■ **Task to complete**:
Below are the records; how many of their lines contain "generic"? Reply only with that figure.

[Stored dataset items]

────────

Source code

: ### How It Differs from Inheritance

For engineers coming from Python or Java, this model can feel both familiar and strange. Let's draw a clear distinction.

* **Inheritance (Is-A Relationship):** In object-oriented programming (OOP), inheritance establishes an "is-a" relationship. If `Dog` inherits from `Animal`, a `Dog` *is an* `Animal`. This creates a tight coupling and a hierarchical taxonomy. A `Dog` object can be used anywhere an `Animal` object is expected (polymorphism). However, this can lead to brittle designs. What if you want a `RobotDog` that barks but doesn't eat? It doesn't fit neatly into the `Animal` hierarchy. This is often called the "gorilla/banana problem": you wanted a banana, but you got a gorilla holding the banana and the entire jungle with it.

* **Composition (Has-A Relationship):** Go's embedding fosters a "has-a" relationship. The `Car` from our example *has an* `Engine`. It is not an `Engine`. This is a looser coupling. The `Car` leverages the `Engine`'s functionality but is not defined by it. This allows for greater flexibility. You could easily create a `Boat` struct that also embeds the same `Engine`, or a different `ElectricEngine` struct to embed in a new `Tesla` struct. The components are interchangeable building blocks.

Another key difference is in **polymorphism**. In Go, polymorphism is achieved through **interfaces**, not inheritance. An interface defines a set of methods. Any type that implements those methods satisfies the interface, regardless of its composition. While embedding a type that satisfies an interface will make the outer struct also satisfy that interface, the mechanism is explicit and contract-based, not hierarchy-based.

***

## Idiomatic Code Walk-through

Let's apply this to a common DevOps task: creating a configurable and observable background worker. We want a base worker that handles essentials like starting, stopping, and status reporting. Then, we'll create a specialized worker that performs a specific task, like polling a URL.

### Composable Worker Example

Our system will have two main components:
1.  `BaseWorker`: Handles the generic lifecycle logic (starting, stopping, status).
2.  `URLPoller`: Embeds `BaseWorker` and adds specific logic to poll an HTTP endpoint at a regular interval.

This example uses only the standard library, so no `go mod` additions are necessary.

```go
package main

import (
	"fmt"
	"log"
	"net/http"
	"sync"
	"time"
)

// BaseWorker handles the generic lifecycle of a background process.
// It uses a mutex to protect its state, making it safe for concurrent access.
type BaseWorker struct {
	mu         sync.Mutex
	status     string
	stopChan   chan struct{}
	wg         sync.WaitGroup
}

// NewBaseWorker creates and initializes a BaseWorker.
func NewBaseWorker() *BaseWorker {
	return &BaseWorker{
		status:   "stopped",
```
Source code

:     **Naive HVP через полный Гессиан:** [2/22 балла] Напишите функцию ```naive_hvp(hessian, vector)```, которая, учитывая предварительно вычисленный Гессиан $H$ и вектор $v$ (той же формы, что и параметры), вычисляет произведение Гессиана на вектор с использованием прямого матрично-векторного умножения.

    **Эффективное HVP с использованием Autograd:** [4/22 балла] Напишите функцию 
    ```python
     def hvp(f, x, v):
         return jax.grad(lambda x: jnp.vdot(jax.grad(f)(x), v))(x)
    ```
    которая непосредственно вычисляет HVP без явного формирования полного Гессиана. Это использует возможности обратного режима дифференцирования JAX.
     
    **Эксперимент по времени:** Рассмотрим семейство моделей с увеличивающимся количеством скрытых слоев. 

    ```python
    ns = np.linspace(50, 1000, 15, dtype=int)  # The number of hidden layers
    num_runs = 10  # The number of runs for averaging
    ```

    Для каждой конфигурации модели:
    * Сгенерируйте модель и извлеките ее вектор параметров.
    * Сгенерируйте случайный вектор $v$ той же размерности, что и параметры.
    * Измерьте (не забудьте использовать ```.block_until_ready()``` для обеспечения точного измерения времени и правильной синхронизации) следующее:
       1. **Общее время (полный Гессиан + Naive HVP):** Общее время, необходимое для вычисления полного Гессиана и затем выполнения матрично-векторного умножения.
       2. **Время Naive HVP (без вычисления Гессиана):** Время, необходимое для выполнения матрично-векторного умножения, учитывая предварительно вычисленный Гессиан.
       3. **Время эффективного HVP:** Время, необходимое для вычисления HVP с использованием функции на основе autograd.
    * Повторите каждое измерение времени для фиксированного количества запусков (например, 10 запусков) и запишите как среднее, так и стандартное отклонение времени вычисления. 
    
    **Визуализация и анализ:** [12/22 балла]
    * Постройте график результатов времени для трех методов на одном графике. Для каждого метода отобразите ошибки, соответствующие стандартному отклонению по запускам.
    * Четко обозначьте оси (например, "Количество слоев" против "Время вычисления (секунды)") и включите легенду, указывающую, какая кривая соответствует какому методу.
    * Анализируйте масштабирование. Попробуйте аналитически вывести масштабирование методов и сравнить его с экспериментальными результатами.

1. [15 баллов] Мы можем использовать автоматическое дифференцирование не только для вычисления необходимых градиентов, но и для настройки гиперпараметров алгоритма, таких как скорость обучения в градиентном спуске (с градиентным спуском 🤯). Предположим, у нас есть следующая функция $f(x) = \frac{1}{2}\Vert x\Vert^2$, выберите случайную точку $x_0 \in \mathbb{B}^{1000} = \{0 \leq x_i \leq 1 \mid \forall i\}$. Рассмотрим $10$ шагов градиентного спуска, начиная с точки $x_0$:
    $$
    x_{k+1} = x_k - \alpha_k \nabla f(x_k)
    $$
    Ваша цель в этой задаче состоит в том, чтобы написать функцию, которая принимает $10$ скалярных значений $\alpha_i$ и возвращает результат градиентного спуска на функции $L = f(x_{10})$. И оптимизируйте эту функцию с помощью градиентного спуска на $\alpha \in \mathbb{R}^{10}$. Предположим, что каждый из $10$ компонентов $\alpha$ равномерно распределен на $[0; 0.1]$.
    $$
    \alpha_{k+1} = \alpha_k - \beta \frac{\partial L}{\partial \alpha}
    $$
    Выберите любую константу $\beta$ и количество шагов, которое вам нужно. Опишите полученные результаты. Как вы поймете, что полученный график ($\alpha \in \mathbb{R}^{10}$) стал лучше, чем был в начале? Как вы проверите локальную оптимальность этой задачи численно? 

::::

────────

■ **Written solution**:
2